Editor’s note: Green Briefs is a regular series of commentaries by eco-leaders on Vashon, presented in The Beachcomber in partnership with The Whole Vashon Project.
In 2022, Vashon-Maury Island waste going to the Cedar Hills Landfill averaged nearly five pounds per person per day, up from nearly four pounds before COVID in 2019.
King County is running out of space for this growing waste, which emits lots of greenhouse gases. Vashon-Maury residents, on average, generate about twice that of the average King County resident. Lots of this waste is single-use plastics and packaging that cannot be recycled.
According to the Wasteberg concept by the Institute for Local Self-Reliance, for every 1 ton of waste we generate, 71 tons of industrial waste are generated before the product even gets to us! These magnitudes astound me, and I hope you will agree: it is time we rethink the way we consume. Lots of this waste is in packaging and it is possible to reduce this with some simple changes to our routine behavior.

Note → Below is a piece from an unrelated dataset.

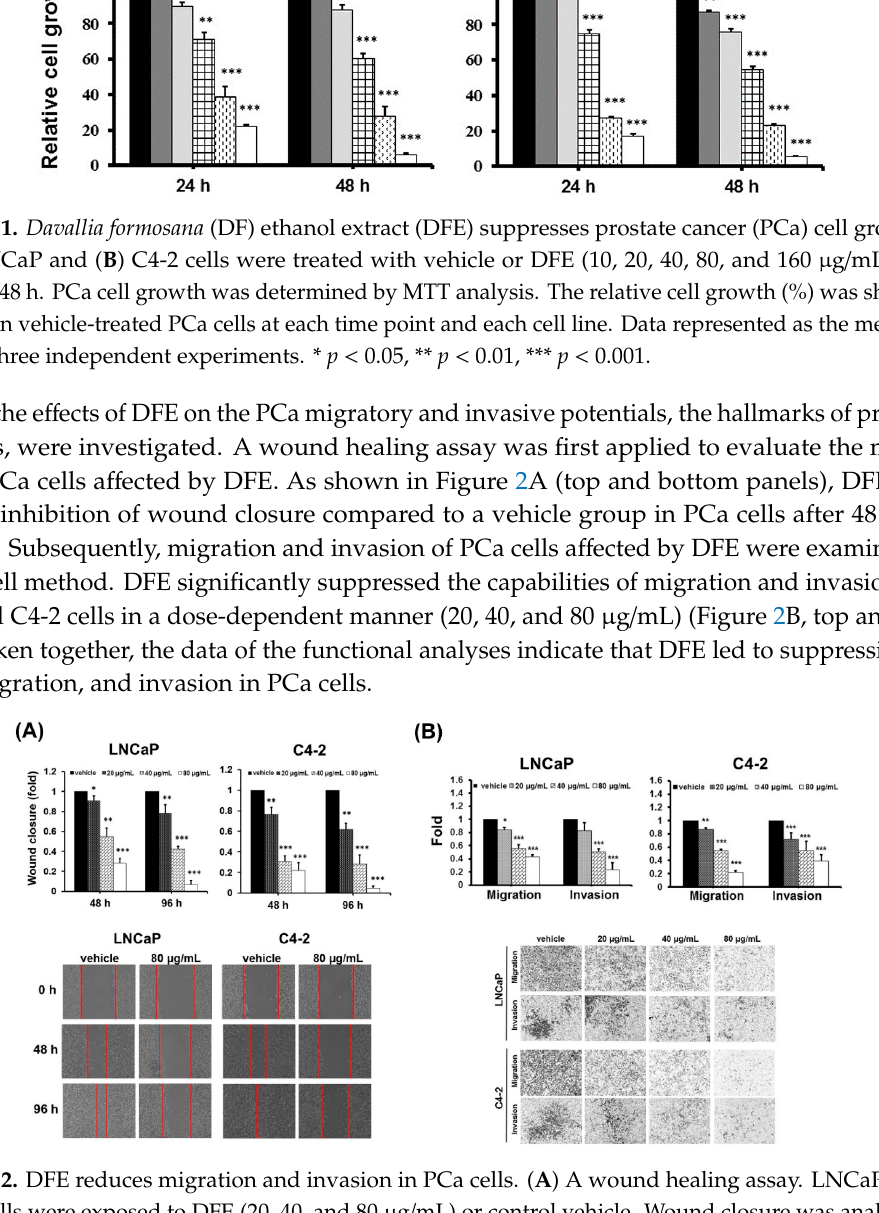
Figure 2. DFE reduces migration and invasion in PCa cells. ( A ) A wound healing assay. LNCaP and C4-2 cells were exposed to DFE (20, 40, and 80 µg/mL) or control vehicle. Wound closure was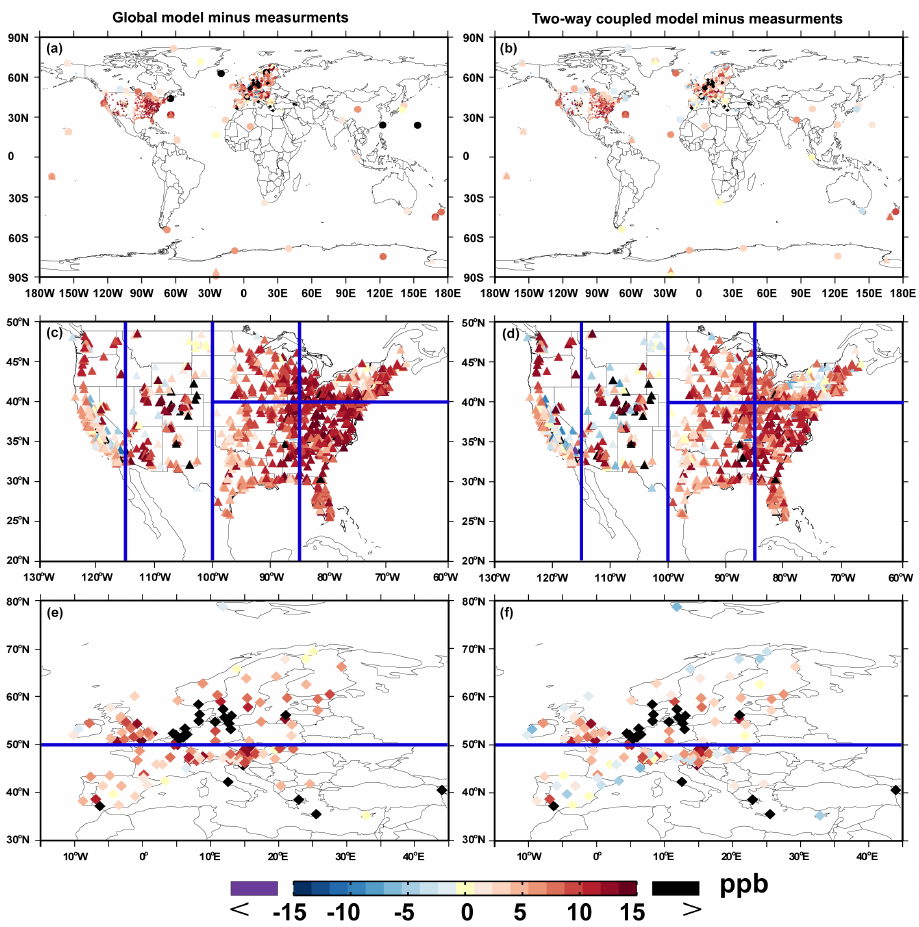
Figure 3. Anneal mean model biases in afternoon (12:00–18:00LT) mean ground-level ozone for the global model alone (a) and the two- way coupled model (b) , with respect to measurements from WDCGG, GMD, AQS and EMEP. The symbol shapes differentiate measurement networks, consistent with Fig. 1 (circle for WDCGG, large triangle for GMD, small triangle for AQS, and diamond for EMEP). The US and European domains are enlarged in panels (c–f) to better show spatial distributions. Blue lines separate the regions presented in Fig.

One such behavior, refilling, is gaining traction as a way to reduce our material footprints and planetary impact. Although the Zero Waste Hierarchy (Rethink/Redesign-Reduce-Reuse-Recycle/Compost) does not specifically call out Refill, it is actually captured within the top three R’s.
We are making progress here on Vashon-Maury Island with all the growing bulk sections at Vashon Thriftway, IGA, Minglement, and elsewhere. The concept even motivated islander Tracy Chait to form a new business centered around it: Refill Vashon.
You may have read about Refill Vashon in editor Alex Bruell’s article in the Dec. 14, 2023 edition of The Beachcomber (“New tenants create hub for women, artists at Fuller Store”). I recently had the opportunity to visit the Refill Vashon shop at the Fuller Building, in Center, and learn Tracy’s story.
Tracy started out in the fiber arts world showcasing local fiber. She was involved with the Vashon Fiber Shed screening of the film “True Cost” in 2016, and got the bug to start a closed-loop business on the Island. This vision took shape after she visited farmers markets in Costa Rica and elsewhere with refill programs in 2019, and finally became a reality with a booth at our Farmer’s Market last April.
She then moved into a 100-square-foot room at the Fuller store in September of 2023. Due to the positive community response and growth with more than 40 regular customers, she will be moving to a much larger space in the coming months — the former licensing office behind Swiftwater Gallery. Tracy also plans to return to the Farmers Market this coming season.
So how does Refill Vashon work, you ask? Tracy currently focuses on making and selling environmentally friendly, ethically sourced, green, non-food items without wasteful or plastic packaging, including homemade concoctions using lots of locally grown ingredients and sustainable commercial items.
You can bring your own containers to get them filled with a variety of liquid and solid soaps, lotions, balms, toothpaste, cleaning powders, vinegars, and related materials. Tracy purchases liquid items in bulk (returnable 30–50-gallon barrels stored in her garage) and dispenses them to customers in their reusable containers from smaller 1-2-gallon jugs that fit better in her shop than the barrels.
Refill Vashon also carries a variety of household non-plastic items, including brushes, reusable (cloth) paper towels, and many others. Tracy stocks more than 30 refillable items from environmentally responsible suppliers.
What motivates Tracy to do this? She started out wanting more environmental accountability for herself and environmentally responsible options for her family. As the mother of three kids, a former high school teacher and someone active in the school district’s FamilyLink program, she took her kids on a field trip to Cedar Grove Compost, followed by a homeschool project weighing and classifying their garbage.
When COVID hit, she did not feel good about the sheer volume of stuff people were ordering online, and she wanted to provide a local resource to minimize all the packaging.
What criteria does she use for her product line? They must be durable goods that last, made of sustainable materials, more concentrated (with no fillers), refillable with minimal to no packaging, do not contain petroleum products (including paraffins, plastics, etc.), locally sourced and handmade (if possible), and containing forest certified wood, to list a few of the highlights.
And why should we follow a Zero Waste approach? For many reasons. The top two on my list: to conserve resources and heal the earth for future generations.
It’s ultimately down to our behavior: Our choices, and, related, government policy — who we choose to lead us in enacting environmentally sound legislation and policy. Living a perfectly zero-waste life is challenging or not possible for many of us. It is, however, possible to take small steps along the path toward sustainability, and refilling really works.
Will you join me in refilling as much as possible to reduce waste and help the planet?
Steve Bergman is a geologist, Zero Waste Vashon board member and Whole Vashon Project advisor.
This article has been corrected. A previous version inaccurately cited the creator of the “Wasteberg” concept and misidentified the local store Minglement.